The above-described embodiments of the present invention are intended to be illustrative only. Numerous alternative embodiments may be devised by persons skilled in the art without departing from the scope of the following claims.

Claims

1. A direct memory access (DMA) controlling method comprising the steps of:

building a linking table, wherein the linking table records the status of each memory block and a pointer pointing to a next memory block;

activating a first memory block;

receiving an interrupt signal and linking to a next associated memory block after the first memory block finishes data transfers;

activating the next associated block; and

updating the linking table to release the first memory block for reuse.

2. The method of claim 1, wherein the updating step comprises the steps of:

determining whether a transfer demand has been fulfilled;

reporting the transfer demand as fulfilled and releasing a bus if the determination is affirmative; and

updating the pointer to release the first memory block for reuse if the determination is negative.

3. The method of claim 1, wherein the building step comprises the step of setting an information source address, an object address, a block activating state, a block mask state, the number of transferred words or transfer types.

4. The method of claim 3, wherein the step of activating a first memory block comprises the step of disabling an associated block mask state of the first memory block.

5. A direct memory access (DMA) controller used to control access timing of memory blocks, the DMA controller comprising a linking table configured to record the status of each memory block and a pointer pointing to a next associated memory block;

wherein the DMA controller initializes the status of each memory block and of the pointer, updates a transfer status of a memory block after receiving an interrupt signal from the memory block, and accesses the next associated memory block as indicated by the pointer.
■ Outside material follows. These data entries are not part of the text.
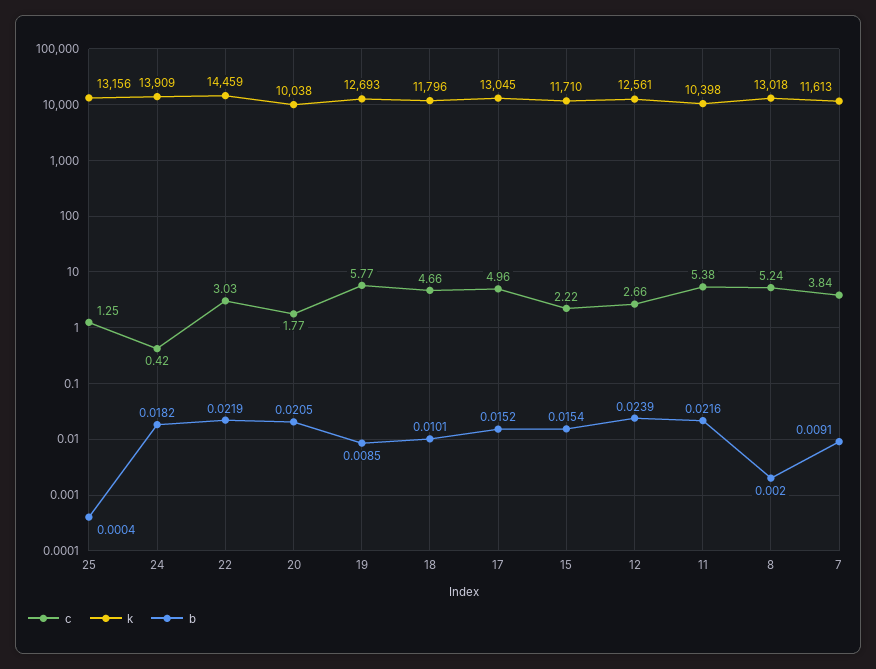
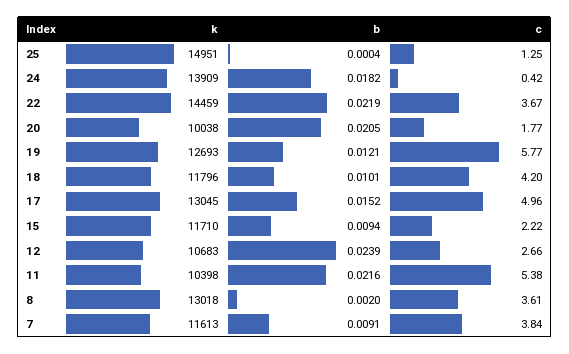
  {
    "c": {
      "25": 1.25,
      "24": 0.42,
-     "22": 3.03,
+     "22": 3.67,
      "20": 1.77,
      "19": 5.77,
-     "18": 4.66,
+     "18": 4.2,
      "17": 4.96,
      "15": 2.22,
      "12": 2.66,
      "11": 5.38,
-     "8": 5.24,
+     "8": 3.61,
      "7": 3.84
    },
    "k": {
-     "25": 13156,
+     "25": 14951,
      "24": 13909,
      "22": 14459,
      "20": 10038,
      "19": 12693,
      "18": 11796,
      "17": 13045,
      "15": 11710,
-     "12": 12561,
+     "12": 10683,
      "11": 10398,
      "8": 13018,
      "7": 11613
    },
    "b": {
      "25": 0.0004,
      "24": 0.0182,
      "22": 0.0219,
      "20": 0.0205,
-     "19": 0.0085,
+     "19": 0.0121,
      "18": 0.0101,
      "17": 0.0152,
-     "15": 0.0154,
+     "15": 0.0094,
      "12": 0.0239,
      "11": 0.0216,
      "8": 0.002,
      "7": 0.0091
    }
  }

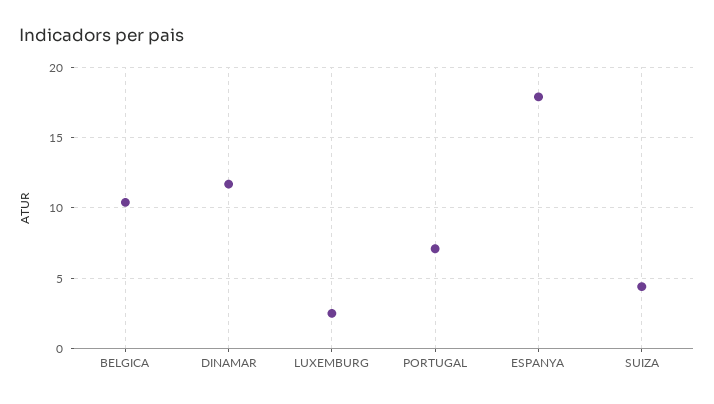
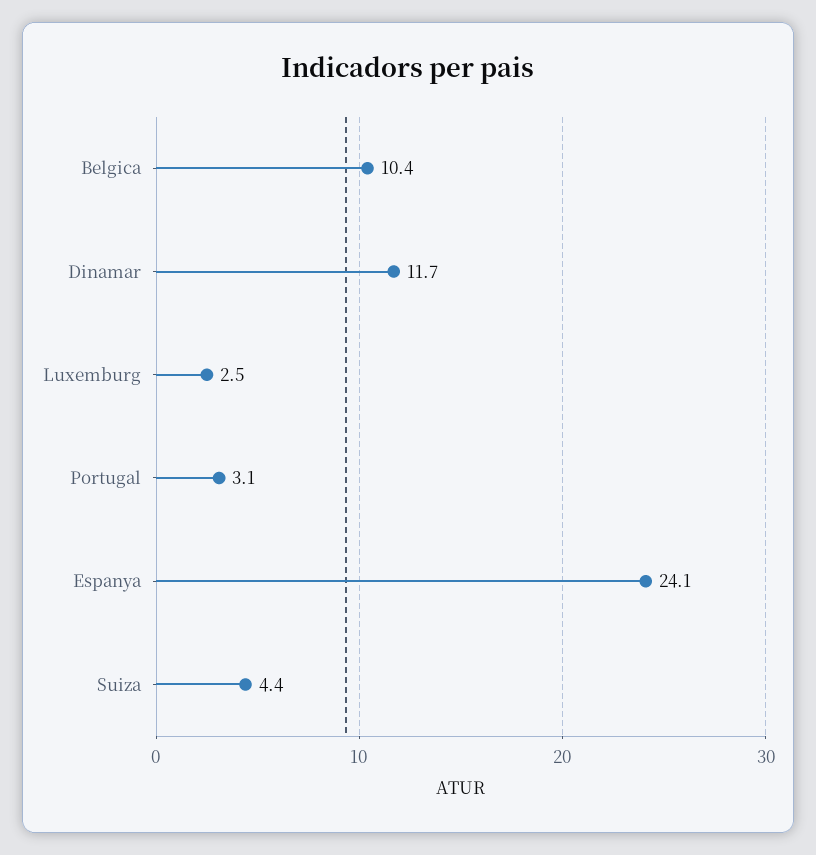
  {
    "BELGICA": 10.4,
    "DINAMAR": 11.7,
    "LUXEMBURG": 2.5,
-   "PORTUGAL": 7,
+   "PORTUGAL": 3.1,
-   "ESPANYA": 18,
+   "ESPANYA": 24.1,
    "SUIZA": 4.4
  }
6. The DMA controller of claim 5, wherein the status includes an activated information and a mask information, the activated information records whether the memory block accepts a setting, and the mask information records whether the memory block is activated.

7. The DMA controller of claim 5, wherein the linking table comprises one of an information source address, an object address, a block activating state, a block mask state, the number of transferred words and transfer types.

8. The DMA controller of claim 5, wherein the capacity of each memory block is not the same.

9. A memory control system, comprising:

a memory module comprising a plurality of memory blocks; and

a DMA controller configured to activate the status of each memory block and of a pointer pointing to a next associated memory block, to update a transfer state of a memory block after receiving an interrupt signal from the memory block, and to access the next associated memory block as indicated by the pointer.

10. The system of claim 9, wherein the DMA controller comprises a linking table configured to record the status of each memory block and a pointer pointing to the next associated memory block.

11. The system of claim 9, wherein the status includes an activated information and a mask information, the activated information records whether the memory block accepts a setting, and the mask information records whether the memory block is activated.

12. The system of claim 9, wherein the linking table comprises one of an information source address, an object address, a block activating state, a block mask state, the number of transferred words and transfer types.

13. The system of claim 9, wherein the capacity of each memory block is not the same.